何とか子供に対しては ヤクザになってほしくない!
号泣・慟哭の娘(8歳)には非常に胸が心が痛みます。
傷害事件における加害者は圧倒的に男性が多く、女性の約7~10倍に上るそうです。
自分の夫が(いれば息子が)…なんて考えたくないですが、可能性は ゼロではないわけです。
人生を棒にふってしまう傷害事件。
人を傷つけてはいけないという正論なんて誰でもわかっていることなので、それを超えたなにか、どうでもよくなったなにか、などがあるのかと思うのですが、傷害事件を起こさないためには男性自身も女性自身も、妻も夫も、そして娘や息子へどのように子育てしていけば良いと考えておりますか?
根本さんの考えを是非お聞きしたいです!
本人に改善したい意欲はあるようです。
夫婦カウンセリングは半年に1回ほど受けています。
ただ、私が向き合うことを希望しても、 トラウマや 心に向き合って改善するのは 気休め程度で 、それよりも 夫が 全体を見て向き合って行く方がよっぽど効率が良いということで、必ずそっちの方に話が進んでしまい、あまり進展がないまま5年経ちそうなことに先ほど気付きました・・・!

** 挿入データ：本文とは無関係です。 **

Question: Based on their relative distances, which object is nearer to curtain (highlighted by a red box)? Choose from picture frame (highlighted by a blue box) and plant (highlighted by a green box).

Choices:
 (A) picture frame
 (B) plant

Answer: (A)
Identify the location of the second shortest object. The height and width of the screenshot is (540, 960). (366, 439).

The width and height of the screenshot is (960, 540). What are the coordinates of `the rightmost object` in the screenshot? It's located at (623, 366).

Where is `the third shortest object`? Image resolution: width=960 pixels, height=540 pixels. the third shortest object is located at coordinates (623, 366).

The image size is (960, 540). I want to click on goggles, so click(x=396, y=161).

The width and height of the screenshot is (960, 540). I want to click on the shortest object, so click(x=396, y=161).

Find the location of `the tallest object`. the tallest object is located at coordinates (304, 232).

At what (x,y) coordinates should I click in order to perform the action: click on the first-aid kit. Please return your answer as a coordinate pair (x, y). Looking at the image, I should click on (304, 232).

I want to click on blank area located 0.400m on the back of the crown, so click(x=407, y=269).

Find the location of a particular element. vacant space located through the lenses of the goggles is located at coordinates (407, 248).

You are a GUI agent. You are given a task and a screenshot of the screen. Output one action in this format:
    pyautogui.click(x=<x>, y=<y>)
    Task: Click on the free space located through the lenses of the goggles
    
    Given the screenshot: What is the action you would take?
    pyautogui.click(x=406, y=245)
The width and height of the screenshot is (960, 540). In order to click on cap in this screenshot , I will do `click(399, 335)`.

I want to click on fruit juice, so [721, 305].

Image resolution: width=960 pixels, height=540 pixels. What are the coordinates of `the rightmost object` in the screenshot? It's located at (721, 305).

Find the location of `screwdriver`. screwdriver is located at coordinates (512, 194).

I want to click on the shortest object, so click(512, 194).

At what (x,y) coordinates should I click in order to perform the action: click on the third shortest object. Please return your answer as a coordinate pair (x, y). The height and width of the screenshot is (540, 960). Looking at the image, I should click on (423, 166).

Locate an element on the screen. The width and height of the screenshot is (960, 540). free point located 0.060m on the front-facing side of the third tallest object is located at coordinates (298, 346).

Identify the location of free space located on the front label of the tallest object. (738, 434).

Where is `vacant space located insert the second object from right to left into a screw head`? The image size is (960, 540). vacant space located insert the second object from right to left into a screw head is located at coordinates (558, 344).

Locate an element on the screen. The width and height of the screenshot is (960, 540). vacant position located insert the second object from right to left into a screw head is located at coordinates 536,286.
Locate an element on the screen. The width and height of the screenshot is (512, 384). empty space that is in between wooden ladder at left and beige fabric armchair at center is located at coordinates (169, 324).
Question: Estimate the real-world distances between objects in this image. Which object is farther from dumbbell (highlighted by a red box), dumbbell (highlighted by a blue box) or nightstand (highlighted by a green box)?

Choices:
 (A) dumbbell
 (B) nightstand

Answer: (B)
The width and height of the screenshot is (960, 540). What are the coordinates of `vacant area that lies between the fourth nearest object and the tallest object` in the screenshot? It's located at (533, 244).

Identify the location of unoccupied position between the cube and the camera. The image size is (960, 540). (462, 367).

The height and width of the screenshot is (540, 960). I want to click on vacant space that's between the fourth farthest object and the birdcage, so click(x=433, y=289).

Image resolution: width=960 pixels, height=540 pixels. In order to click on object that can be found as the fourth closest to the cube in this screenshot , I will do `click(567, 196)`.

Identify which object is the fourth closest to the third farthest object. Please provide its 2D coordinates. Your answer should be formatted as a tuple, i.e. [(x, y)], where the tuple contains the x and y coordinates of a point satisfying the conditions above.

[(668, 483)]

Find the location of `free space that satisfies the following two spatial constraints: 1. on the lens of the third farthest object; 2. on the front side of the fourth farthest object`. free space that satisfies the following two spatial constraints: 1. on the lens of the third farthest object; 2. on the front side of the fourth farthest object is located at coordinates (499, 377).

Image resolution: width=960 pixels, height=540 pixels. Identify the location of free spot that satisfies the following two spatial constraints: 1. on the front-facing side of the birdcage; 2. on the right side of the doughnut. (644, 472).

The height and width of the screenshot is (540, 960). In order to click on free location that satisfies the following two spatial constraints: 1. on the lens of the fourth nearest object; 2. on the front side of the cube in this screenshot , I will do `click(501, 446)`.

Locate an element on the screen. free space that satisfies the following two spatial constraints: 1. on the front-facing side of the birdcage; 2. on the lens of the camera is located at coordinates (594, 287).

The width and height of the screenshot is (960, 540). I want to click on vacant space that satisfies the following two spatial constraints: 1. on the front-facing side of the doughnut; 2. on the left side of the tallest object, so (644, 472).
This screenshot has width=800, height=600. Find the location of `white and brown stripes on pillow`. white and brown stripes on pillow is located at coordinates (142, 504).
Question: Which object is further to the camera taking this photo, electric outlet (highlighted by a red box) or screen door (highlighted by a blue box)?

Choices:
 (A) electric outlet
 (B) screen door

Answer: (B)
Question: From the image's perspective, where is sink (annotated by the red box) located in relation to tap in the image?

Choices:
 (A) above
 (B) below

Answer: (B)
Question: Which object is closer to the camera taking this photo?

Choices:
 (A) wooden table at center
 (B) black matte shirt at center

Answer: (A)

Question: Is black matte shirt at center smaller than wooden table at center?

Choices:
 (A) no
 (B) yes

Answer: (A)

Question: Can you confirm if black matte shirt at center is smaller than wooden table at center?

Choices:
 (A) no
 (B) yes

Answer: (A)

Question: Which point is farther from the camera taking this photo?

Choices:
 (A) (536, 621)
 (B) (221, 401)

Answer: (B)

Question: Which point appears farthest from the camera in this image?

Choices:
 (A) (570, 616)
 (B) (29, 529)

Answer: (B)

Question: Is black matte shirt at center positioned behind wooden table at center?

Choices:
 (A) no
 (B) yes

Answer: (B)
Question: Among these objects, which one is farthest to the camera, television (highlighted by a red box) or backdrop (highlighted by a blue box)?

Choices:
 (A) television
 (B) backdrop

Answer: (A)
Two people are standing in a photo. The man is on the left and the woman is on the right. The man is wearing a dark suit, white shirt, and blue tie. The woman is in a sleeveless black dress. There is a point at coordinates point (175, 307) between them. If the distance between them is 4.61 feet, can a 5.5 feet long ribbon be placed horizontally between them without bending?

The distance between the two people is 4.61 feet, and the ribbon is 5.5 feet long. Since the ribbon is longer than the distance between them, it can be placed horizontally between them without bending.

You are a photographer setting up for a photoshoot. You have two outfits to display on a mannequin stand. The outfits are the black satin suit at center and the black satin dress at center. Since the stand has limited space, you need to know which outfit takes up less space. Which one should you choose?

この方向性に納得しておりますが、私にもできることはないのだろうか?とも思っていて、そのあたりの思いも是非お伺いしたいです!
(Cさん)
つい最近も家庭での暴力事件が世間を騒がせたところですが、なぜそんなことになってしまうのか?について心理の面から考えてみましょう。
ジェンダー問題をぶっ飛ばしてお話をすれば、古来から男性は肉体(力)、女性は精神(心)という風に得意分野が分かれるでして、それゆえ、子どもの頃から男の子には「あんたは力が強いんだから他人にその力を使っちゃいけないよ」と教育されて育てられるものです。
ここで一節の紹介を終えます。